Sono già alcuni mesi che se ne parla. Cba ha tirato le cinghia dell'equity per massimizzare il ppp (profit per partner) dello "zoccolo duro" dello studio. Ma qual è l'identikit del partner ideale Cba?
Fonti interne rivelano che l'optimum vorrebbe soci con un fatturato di 1 milione di euro l'anno e una marginalità del 60 per cento. Vale a dire professionisti in grado di fare entrare in cassa 600mila euro l'anno, al netto dei costi di struttura. Se questo è l'optimum, l'asticella "sine qua non" si abbassa a 800mila euro, con una marginalità del 50 per cento. Con meno di 400mila euro, quindi, è escluso l'accesso alla partnership.

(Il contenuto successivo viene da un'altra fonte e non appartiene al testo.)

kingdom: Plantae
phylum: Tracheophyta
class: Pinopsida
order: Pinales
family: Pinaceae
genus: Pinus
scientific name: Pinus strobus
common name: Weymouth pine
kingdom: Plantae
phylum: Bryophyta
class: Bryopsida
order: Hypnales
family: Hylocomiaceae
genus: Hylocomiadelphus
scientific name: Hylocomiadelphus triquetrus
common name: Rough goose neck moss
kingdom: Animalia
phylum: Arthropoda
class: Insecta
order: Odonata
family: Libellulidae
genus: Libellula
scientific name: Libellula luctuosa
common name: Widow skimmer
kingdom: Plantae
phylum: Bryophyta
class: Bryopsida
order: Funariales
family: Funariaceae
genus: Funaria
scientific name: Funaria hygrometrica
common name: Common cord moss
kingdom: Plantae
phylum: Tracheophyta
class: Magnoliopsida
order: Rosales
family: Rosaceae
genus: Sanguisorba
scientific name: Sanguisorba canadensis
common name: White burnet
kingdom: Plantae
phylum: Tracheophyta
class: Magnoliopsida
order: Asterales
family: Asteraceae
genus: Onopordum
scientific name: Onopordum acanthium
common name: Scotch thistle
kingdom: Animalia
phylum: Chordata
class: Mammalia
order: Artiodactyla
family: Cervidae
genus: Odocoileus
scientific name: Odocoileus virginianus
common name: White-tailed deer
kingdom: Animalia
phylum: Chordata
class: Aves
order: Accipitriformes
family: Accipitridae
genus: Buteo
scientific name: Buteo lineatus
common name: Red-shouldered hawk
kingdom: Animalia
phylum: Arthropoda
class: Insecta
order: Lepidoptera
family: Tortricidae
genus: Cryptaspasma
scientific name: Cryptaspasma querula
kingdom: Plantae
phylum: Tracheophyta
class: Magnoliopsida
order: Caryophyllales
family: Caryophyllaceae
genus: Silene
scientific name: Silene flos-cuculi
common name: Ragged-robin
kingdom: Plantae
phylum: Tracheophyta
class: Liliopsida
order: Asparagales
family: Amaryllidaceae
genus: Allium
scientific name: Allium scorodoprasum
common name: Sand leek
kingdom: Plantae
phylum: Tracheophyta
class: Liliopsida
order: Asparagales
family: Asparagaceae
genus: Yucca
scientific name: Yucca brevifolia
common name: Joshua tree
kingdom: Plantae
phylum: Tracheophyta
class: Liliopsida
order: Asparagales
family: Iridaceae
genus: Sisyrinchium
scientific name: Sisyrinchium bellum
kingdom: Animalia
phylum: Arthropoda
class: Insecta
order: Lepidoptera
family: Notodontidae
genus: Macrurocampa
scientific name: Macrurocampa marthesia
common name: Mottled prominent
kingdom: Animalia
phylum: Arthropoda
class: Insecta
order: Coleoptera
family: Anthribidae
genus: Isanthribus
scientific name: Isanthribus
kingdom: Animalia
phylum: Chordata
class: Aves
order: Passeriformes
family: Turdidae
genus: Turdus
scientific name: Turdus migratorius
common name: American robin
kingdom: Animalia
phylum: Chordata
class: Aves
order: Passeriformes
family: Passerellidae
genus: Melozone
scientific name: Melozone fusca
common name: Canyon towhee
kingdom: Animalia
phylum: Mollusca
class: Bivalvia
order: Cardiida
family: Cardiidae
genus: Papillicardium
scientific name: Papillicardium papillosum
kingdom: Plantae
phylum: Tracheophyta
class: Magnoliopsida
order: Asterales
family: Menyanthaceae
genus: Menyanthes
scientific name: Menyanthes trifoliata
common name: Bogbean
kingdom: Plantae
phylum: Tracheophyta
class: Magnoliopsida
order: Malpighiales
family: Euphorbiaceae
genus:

Certo, il fatturato da solo non basta. A fare la differenza sono anche la tipologia delle operazioni trattate e il portafoglio clienti. Grandi deal e clienti in grado di pagare parcelle orarie da 300-400 euro sono gli altri requisiti richiesti da Cba per accedere all'equity. Requisiti indispensabili, tanto da prevalere in molti casi anche sul volume degli introiti.
Se questi sono i paletti posti dall'insegna negli ultimi mesi, non tutti i soci hanno dimostrato di condividere la strada intrapresa. A loro due scelte: ridefinire lo status, uscendo dall'equity e collaborando con lo studio come of counsel, o lasciare l'insegna. Se tanti hanno già percorso quest'ultima via, due professionisti starebbero valutando di accettare il compromesso. Ad attenderli, in tal caso, un periodo di 6 mesi da of counsel per raggiungere gli obiettivi prefissati. Periodo in cui la de-equitization non sarebbe, però, resa pubblica. A gennaio, il momento decisivo per ufficializzare il nuovo status o riaccedere all'equity.